▶ _Data for this exercise_
• • •

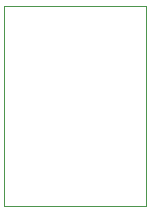
<source format=gbr>
%TF.GenerationSoftware,KiCad,Pcbnew,8.0.4*%
%TF.CreationDate,2024-09-04T09:46:29+03:00*%
%TF.ProjectId,max660_invertor,6d617836-3630-45f6-996e-766572746f72,rev?*%
%TF.SameCoordinates,Original*%
%TF.FileFunction,Profile,NP*%
%FSLAX46Y46*%
G04 Gerber Fmt 4.6, Leading zero omitted, Abs format (unit mm)*
G04 Created by KiCad (PCBNEW 8.0.4) date 2024-09-04 09:46:29*
%MOMM*%
%LPD*%
G01*
G04 APERTURE LIST*
%TA.AperFunction,Profile*%
%ADD10C,0.100000*%
%TD*%
G04 APERTURE END LIST*
D10*
X141000000Y-78000000D02*
X153000000Y-78000000D01*
X153000000Y-95000000D01*
X141000000Y-95000000D01*
X141000000Y-78000000D01*
M02*

</source>
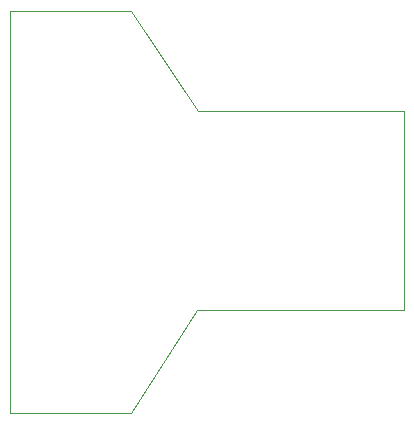
<source format=gbr>
%TF.GenerationSoftware,KiCad,Pcbnew,(6.0.0-0)*%
%TF.CreationDate,2022-03-26T15:15:51+01:00*%
%TF.ProjectId,ARM20CTX,41524d32-3043-4545-982e-6b696361645f,rev?*%
%TF.SameCoordinates,Original*%
%TF.FileFunction,Profile,NP*%
%FSLAX46Y46*%
G04 Gerber Fmt 4.6, Leading zero omitted, Abs format (unit mm)*
G04 Created by KiCad (PCBNEW (6.0.0-0)) date 2022-03-26 15:15:51*
%MOMM*%
%LPD*%
G01*
G04 APERTURE LIST*
%TA.AperFunction,Profile*%
%ADD10C,0.100000*%
%TD*%
G04 APERTURE END LIST*
D10*
X153670000Y-89712800D02*
X136144000Y-89712800D01*
X120345200Y-64414400D02*
X120446800Y-64414400D01*
X136194800Y-72898000D02*
X153670000Y-72898000D01*
X120345200Y-98501200D02*
X120345200Y-64414400D01*
X136144000Y-89712800D02*
X130556000Y-98501200D01*
X130556000Y-98501200D02*
X120345200Y-98501200D01*
X120446800Y-64414400D02*
X130556000Y-64414400D01*
X153670000Y-72898000D02*
X153670000Y-89712800D01*
X130556000Y-64414400D02*
X136194800Y-72898000D01*
M02*

</source>
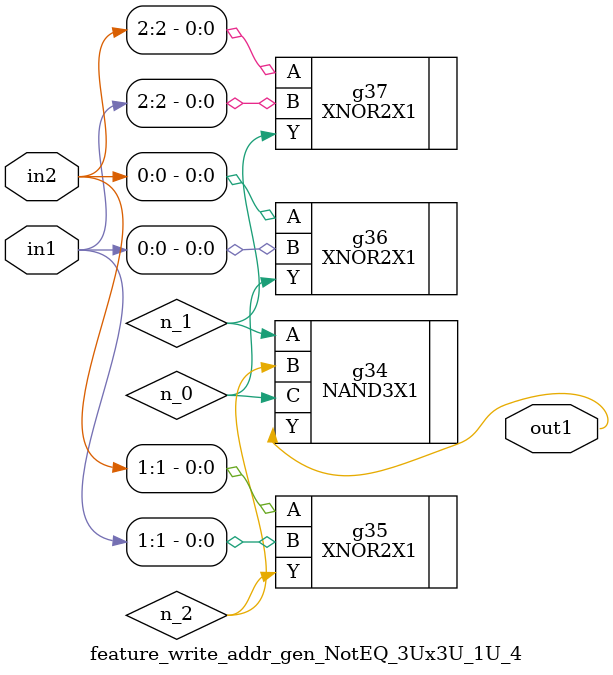
<source format=v>
`timescale 1ps / 1ps


module feature_write_addr_gen_NotEQ_3Ux3U_1U_4(in2, in1, out1);
  input [2:0] in2, in1;
  output out1;
  wire [2:0] in2, in1;
  wire out1;
  wire n_0, n_1, n_2;
  NAND3X1 g34(.A (n_1), .B (n_2), .C (n_0), .Y (out1));
  XNOR2X1 g35(.A (in2[1]), .B (in1[1]), .Y (n_2));
  XNOR2X1 g37(.A (in2[2]), .B (in1[2]), .Y (n_1));
  XNOR2X1 g36(.A (in2[0]), .B (in1[0]), .Y (n_0));
endmodule


</source>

• • •

If a line comes after the line with "X153000000Y-95000000D01*", it stays out; print exactly every line from the start of the entries up to and including that line, but no pictures.

▶ _Exercise result_
<source format=gbr>
%TF.GenerationSoftware,KiCad,Pcbnew,8.0.4*%
%TF.CreationDate,2024-09-04T09:46:29+03:00*%
%TF.ProjectId,max660_invertor,6d617836-3630-45f6-996e-766572746f72,rev?*%
%TF.SameCoordinates,Original*%
%TF.FileFunction,Profile,NP*%
%FSLAX46Y46*%
G04 Gerber Fmt 4.6, Leading zero omitted, Abs format (unit mm)*
G04 Created by KiCad (PCBNEW 8.0.4) date 2024-09-04 09:46:29*
%MOMM*%
%LPD*%
G01*
G04 APERTURE LIST*
%TA.AperFunction,Profile*%
%ADD10C,0.100000*%
%TD*%
G04 APERTURE END LIST*
D10*
X141000000Y-78000000D02*
X153000000Y-78000000D01*
X153000000Y-95000000D01*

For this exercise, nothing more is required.